## BEGIN

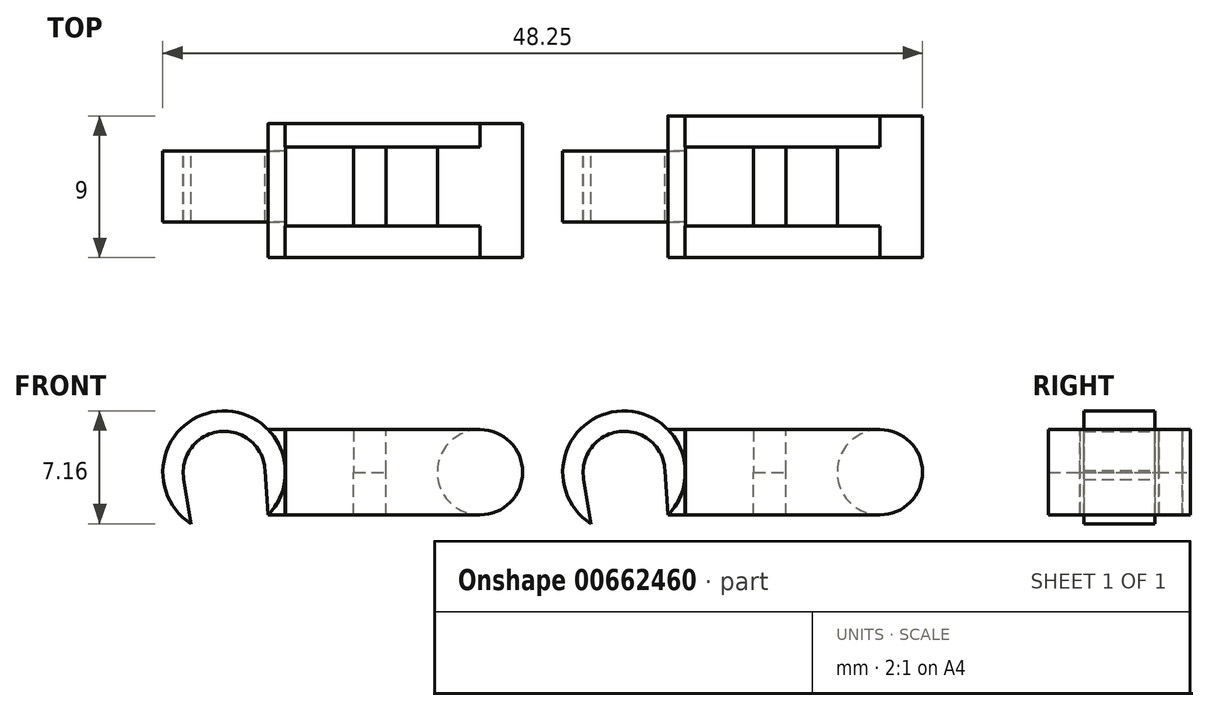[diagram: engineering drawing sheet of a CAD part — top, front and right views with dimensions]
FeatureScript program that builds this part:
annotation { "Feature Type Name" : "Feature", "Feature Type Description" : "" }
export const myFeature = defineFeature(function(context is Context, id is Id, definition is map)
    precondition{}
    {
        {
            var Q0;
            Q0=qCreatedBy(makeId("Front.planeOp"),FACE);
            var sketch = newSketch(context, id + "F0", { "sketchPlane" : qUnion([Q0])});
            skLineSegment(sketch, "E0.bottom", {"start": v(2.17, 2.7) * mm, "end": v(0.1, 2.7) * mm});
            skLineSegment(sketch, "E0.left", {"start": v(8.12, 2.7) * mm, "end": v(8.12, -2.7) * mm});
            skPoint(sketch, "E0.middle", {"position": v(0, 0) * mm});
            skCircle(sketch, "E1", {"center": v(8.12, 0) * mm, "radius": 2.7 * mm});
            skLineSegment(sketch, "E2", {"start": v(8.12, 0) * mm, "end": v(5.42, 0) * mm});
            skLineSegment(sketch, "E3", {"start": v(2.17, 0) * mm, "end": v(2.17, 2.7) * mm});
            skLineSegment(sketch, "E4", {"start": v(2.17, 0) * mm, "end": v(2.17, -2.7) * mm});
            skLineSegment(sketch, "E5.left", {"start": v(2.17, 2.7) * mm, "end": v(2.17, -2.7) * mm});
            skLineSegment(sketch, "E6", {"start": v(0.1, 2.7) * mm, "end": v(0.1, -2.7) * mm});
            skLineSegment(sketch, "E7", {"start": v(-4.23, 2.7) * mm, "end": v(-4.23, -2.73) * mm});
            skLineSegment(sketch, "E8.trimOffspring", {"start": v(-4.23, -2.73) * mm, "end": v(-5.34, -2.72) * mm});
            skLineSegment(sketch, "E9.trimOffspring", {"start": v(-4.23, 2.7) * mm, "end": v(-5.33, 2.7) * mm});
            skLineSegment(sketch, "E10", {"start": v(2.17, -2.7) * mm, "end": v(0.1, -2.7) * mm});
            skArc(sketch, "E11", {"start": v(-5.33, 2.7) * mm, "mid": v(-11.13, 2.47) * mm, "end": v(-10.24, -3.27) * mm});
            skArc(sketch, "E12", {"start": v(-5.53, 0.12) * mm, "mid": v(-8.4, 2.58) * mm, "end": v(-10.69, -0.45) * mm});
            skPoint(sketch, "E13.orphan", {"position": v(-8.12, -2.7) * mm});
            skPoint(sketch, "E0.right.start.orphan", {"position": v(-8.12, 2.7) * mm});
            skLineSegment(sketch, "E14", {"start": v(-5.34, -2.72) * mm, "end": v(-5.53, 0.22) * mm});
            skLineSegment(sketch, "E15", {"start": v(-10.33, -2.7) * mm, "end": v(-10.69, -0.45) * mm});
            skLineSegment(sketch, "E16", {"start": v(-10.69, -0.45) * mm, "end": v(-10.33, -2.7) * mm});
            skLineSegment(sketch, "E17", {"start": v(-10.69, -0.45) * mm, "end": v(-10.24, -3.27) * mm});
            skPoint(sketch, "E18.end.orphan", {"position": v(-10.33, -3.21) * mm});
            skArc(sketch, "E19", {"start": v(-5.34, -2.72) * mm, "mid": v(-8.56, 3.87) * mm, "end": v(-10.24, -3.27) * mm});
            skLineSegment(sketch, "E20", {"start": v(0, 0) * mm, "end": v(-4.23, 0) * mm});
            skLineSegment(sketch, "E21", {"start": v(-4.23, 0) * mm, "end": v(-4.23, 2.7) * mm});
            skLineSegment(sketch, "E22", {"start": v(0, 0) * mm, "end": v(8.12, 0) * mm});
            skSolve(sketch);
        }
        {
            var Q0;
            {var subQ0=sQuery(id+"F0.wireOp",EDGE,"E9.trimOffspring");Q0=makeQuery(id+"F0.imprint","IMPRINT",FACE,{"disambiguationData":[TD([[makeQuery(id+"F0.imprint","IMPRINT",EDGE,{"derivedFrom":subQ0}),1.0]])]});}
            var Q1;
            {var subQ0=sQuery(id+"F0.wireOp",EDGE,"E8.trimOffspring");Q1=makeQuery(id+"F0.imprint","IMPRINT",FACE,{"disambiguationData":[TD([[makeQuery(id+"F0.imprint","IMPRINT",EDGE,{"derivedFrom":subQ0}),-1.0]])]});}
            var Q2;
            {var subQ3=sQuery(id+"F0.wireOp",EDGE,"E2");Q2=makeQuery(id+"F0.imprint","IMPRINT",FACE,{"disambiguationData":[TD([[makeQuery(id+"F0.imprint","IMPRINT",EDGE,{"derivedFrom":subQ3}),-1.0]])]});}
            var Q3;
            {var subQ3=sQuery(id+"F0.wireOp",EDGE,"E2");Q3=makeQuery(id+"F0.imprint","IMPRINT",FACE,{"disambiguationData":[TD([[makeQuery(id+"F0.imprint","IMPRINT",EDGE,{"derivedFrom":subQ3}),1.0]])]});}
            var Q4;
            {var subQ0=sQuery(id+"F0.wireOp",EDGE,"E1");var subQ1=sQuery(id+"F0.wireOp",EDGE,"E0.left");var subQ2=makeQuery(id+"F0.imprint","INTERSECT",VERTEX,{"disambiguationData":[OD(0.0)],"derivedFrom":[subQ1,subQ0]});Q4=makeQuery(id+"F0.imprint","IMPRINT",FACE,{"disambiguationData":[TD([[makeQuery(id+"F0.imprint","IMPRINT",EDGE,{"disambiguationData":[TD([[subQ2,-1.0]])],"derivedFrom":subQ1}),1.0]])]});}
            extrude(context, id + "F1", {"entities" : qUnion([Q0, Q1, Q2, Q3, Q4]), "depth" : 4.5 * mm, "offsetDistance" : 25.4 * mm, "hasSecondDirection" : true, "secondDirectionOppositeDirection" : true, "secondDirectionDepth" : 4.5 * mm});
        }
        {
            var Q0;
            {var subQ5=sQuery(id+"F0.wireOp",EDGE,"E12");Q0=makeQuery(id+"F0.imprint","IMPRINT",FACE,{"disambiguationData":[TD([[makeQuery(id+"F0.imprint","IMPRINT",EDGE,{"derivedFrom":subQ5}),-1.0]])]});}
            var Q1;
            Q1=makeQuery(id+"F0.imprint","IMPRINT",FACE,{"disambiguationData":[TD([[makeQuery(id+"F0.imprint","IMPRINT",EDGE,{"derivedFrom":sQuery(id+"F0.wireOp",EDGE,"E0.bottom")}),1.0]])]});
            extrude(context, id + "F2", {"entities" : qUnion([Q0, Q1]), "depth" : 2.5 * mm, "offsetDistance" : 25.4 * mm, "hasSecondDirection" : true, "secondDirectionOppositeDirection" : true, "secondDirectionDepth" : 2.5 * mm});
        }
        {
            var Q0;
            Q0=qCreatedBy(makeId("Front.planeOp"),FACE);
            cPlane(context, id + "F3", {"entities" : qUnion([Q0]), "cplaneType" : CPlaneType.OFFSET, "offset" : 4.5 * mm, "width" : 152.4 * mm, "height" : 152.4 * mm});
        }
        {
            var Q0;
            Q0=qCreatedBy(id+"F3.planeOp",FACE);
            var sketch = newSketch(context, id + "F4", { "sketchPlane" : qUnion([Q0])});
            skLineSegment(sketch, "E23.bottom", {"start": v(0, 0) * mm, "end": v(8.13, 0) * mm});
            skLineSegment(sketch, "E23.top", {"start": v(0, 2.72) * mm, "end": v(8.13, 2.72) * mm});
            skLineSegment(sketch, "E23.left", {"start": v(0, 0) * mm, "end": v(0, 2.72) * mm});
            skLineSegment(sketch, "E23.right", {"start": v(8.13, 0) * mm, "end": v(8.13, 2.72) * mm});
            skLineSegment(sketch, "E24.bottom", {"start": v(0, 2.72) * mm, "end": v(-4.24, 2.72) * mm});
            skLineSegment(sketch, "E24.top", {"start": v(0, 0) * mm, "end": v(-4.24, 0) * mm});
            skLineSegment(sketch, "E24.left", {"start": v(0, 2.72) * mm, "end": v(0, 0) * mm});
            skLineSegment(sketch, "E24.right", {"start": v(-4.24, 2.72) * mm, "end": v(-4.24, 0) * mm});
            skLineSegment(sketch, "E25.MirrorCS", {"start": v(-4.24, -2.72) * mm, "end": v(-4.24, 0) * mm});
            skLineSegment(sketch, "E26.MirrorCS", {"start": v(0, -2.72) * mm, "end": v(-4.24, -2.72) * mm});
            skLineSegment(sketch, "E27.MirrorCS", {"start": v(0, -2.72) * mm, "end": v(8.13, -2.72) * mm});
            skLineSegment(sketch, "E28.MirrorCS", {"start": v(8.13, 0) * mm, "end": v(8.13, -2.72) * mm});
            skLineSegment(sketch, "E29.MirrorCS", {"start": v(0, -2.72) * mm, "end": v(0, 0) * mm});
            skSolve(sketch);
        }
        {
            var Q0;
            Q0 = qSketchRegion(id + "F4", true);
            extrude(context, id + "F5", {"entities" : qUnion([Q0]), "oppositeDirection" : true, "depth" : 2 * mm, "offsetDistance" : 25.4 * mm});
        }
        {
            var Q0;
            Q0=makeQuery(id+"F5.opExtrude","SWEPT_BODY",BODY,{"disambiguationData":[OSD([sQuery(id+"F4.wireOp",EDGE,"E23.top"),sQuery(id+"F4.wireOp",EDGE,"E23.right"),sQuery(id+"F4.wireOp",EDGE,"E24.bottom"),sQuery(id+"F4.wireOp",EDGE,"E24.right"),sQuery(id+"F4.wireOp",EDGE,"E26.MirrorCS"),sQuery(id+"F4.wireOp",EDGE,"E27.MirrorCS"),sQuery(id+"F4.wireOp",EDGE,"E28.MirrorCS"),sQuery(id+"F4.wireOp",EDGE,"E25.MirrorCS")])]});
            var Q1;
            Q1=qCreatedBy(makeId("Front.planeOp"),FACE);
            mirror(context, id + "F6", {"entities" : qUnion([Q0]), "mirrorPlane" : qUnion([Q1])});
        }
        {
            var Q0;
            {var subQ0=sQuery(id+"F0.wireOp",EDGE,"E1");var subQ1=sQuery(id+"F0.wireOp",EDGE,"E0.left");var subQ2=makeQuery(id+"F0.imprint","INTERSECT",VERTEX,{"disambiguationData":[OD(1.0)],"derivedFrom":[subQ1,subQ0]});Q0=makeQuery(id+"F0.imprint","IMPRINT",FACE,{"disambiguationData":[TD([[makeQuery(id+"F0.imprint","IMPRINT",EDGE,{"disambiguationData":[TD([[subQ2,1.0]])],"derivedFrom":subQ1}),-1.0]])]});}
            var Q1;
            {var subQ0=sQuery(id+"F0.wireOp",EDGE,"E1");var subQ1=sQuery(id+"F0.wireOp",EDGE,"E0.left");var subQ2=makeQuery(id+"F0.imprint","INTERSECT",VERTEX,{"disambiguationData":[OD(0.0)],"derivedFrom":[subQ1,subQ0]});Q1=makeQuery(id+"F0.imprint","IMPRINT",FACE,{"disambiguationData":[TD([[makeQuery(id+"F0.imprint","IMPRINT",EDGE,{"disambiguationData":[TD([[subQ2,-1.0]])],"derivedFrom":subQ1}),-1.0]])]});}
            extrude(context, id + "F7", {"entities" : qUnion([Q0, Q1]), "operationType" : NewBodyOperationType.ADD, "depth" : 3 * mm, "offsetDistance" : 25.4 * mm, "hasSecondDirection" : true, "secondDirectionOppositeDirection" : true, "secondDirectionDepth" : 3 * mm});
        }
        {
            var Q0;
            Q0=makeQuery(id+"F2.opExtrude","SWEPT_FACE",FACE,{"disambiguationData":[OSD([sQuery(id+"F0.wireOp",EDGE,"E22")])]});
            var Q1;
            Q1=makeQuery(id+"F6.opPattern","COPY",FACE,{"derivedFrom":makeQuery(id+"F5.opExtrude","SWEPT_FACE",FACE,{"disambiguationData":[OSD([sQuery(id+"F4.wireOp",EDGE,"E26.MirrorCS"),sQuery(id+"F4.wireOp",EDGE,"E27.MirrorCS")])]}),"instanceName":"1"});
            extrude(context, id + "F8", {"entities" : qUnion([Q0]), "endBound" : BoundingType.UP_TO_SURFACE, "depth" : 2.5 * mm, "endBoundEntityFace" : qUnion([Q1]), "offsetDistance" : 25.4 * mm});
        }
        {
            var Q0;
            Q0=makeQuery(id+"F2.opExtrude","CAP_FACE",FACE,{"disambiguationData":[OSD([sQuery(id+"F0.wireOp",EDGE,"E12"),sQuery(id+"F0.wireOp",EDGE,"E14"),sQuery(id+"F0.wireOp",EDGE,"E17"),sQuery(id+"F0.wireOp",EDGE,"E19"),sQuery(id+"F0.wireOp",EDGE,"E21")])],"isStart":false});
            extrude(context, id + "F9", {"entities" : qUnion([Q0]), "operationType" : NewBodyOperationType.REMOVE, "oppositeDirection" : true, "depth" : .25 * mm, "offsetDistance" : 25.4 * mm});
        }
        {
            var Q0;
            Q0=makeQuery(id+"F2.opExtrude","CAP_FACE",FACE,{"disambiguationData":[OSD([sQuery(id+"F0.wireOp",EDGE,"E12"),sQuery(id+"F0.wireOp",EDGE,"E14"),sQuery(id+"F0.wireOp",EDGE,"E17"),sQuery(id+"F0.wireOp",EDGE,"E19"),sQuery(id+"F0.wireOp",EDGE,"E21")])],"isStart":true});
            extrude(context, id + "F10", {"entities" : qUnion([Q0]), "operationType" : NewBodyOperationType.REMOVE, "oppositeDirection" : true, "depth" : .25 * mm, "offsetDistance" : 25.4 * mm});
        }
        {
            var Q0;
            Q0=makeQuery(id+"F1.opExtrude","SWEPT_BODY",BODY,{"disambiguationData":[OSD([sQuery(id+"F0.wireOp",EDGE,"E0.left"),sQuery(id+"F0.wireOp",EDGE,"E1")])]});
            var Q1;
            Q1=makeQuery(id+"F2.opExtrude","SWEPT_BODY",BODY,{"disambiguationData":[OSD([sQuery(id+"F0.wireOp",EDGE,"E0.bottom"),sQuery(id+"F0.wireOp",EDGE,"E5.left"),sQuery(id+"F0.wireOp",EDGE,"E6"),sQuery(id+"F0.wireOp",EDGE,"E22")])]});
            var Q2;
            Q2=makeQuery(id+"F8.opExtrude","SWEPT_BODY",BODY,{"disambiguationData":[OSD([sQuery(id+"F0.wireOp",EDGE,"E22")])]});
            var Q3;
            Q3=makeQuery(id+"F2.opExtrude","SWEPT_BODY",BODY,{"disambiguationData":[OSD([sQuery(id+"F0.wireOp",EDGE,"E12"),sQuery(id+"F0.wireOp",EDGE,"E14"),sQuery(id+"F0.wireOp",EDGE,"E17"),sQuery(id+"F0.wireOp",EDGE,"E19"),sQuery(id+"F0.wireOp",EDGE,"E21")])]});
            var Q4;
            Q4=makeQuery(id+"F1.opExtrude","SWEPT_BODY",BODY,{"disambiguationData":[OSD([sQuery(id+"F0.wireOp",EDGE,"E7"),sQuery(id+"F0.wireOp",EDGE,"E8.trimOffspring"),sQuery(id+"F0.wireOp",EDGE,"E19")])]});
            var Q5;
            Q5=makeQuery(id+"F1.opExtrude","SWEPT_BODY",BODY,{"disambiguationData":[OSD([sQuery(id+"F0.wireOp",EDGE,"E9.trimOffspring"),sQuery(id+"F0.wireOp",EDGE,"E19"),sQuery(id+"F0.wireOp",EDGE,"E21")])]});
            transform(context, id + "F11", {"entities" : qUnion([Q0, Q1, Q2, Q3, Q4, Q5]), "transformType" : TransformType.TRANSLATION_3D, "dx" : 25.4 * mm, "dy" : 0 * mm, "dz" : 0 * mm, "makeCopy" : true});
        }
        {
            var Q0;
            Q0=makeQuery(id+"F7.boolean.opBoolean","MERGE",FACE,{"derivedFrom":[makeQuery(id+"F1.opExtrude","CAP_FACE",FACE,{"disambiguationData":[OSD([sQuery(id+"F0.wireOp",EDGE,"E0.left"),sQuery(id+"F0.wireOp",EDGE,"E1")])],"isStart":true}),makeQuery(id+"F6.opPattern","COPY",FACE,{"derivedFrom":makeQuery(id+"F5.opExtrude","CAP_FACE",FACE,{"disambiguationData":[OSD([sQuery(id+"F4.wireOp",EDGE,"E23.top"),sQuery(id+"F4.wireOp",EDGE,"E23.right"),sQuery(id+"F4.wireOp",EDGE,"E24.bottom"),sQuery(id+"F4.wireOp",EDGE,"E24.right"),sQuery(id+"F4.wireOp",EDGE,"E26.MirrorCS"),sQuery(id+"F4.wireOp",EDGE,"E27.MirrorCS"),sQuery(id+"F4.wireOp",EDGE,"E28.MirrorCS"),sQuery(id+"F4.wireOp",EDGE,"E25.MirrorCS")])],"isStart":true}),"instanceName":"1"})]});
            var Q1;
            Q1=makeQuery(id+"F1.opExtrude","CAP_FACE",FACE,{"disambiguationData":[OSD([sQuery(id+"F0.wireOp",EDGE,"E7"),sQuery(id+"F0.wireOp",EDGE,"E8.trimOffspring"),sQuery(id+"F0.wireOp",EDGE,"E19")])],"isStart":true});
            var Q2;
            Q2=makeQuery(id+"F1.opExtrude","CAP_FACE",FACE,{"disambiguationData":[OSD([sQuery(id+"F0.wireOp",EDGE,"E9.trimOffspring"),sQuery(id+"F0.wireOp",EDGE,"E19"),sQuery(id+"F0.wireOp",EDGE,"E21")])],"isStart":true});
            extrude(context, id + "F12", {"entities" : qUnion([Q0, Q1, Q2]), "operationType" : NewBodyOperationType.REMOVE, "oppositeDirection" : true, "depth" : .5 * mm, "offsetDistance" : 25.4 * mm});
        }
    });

## END

_Short exercise:_ Give the lines from the start of the entries through the line containing "v(5.42, 0) *" as a numbered list, with both ends included. Leave out the pictures and any blank lines.

_Output:_
1. [diagram: engineering drawing sheet of a CAD part — top, front and right views with dimensions]
2. FeatureScript program that builds this part:
3. annotation { "Feature Type Name" : "Feature", "Feature Type Description" : "" }
4. export const myFeature = defineFeature(function(context is Context, id is Id, definition is map)
5.     precondition{}
6.     {
7.         {
8.             var Q0;
9.             Q0=qCreatedBy(makeId("Front.planeOp"),FACE);
10.             var sketch = newSketch(context, id + "F0", { "sketchPlane" : qUnion([Q0])});
11.             skLineSegment(sketch, "E0.bottom", {"start": v(2.17, 2.7) * mm, "end": v(0.1, 2.7) * mm});
12.             skLineSegment(sketch, "E0.left", {"start": v(8.12, 2.7) * mm, "end": v(8.12, -2.7) * mm});
13.             skPoint(sketch, "E0.middle", {"position": v(0, 0) * mm});
14.             skCircle(sketch, "E1", {"center": v(8.12, 0) * mm, "radius": 2.7 * mm});
15.             skLineSegment(sketch, "E2", {"start": v(8.12, 0) * mm, "end": v(5.42, 0) * mm});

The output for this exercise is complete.